_TASK REQUIREMENTS_:
According to the thread on simplifying luminal expressions with egg, what is egg's default cost function?

_PASSAGE FOR REVIEW_:
⟨
Egg is great, I think we'll stick with it for the expressions. Seems much better than other cas systems. Only thing remaining before I close this issue is more efficient conversion from luminal::Expression to and from egg::Expression.

genos commented 1 month ago

Glad my suggestion was helpful! If you want more speed, I still recommend building SExprs by hand. If I get some free time before you manage it, I’ll see if I can be of use.

jafioti commented 1 month ago

@genos I've added the code to build SExprs, .parse is no longer used. The next step is to build egg RecExpr directly, to avoid going through SExpr altogether. The other thing that needs to be done is work out a more efficient way to go from RecExpr -> luminal::Expression, because right now that function creates a ton of vectors which are directly consumed.

genos commented 1 month ago

@jafioti it turns out my memory was a bit hazy; we used egg at first to get as much simplification as we could, but eventually chucked it and instead simplified everything by hand because it was faster. We may not have known what simplifications were needed, however, without first turning to egg.

genos commented 1 month ago

@jafioti it occurs to me that with the way expressions are represented in luminal (with vectors), you've got an efficient way to compare expressions by size, looking at their .len(). As such, simplifying by hand (though perhaps tedious to write and test) will be quite speedy; a recursive function simplify(e: Expression, fuel: usize) -> Expression similar to what we wrote in the above PR, with fuel ticking down towards zero, and greedily applying whichever first entry a list of possible simplifications shrinks the size of your expression should do the trick.

jafioti commented 1 month ago

@genos Yeah that's somewhat similar to what we had, but I really liked the idea of an e-graph based solution with simple rewrite rules that can compose together to do complex rewrites. It isn't obvious to me if you greedily choose the next rewrite and wind up at nearly as good of simplifications as e-graphs yield

Or do you mean like recursively search down a tree of each rewrite and the shortest equation bubbles up? Also another issue we have is that it's harder to do rewrites in reverse polish notation (though definitely possible)

genos commented 1 month ago

Agreed, e-graphs seem much more likely to find good simplifications than simplistic greedy search. And I thought I was the only one having trouble working with the RPN setup! 😆

jafioti commented 1 month ago

I ended up using RPN just cause it was super simple to store, and I want ShapeTracker to be stored on the stack so Expression had to be stored on the stack (no recursive types). I'm thinking of switching it to be more like the postfix egg uses, where you can have terms in rpn that reference other terms so that you can use common subexpressions, which should greatly speed up the translation from egg to luminal

asukaminato0721 commented 3 weeks ago

in egg, it's possible to define the cost function. By default it's AstSize, but can be any other function.
⟩
Data entries:
⟨
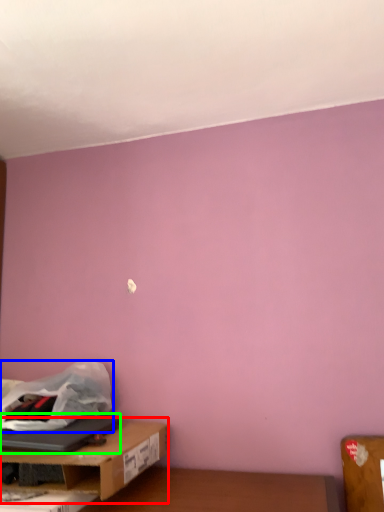
Question: Based on their relative distances, which object is nearer to table (highlighted by a red box)? Choose from plastic bag (highlighted by a blue box) and laptop (highlighted by a green box).

Choices:
 (A) plastic bag
 (B) laptop

Answer: (B)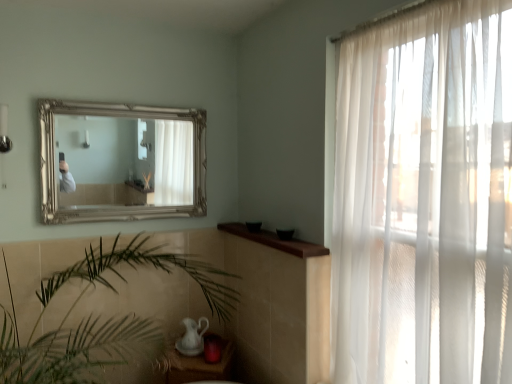
Question: From a real-world perspective, is sheer white curtain at right physically below green leafy plant at center?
⟩
_TASK RESPONSE_:
AstSize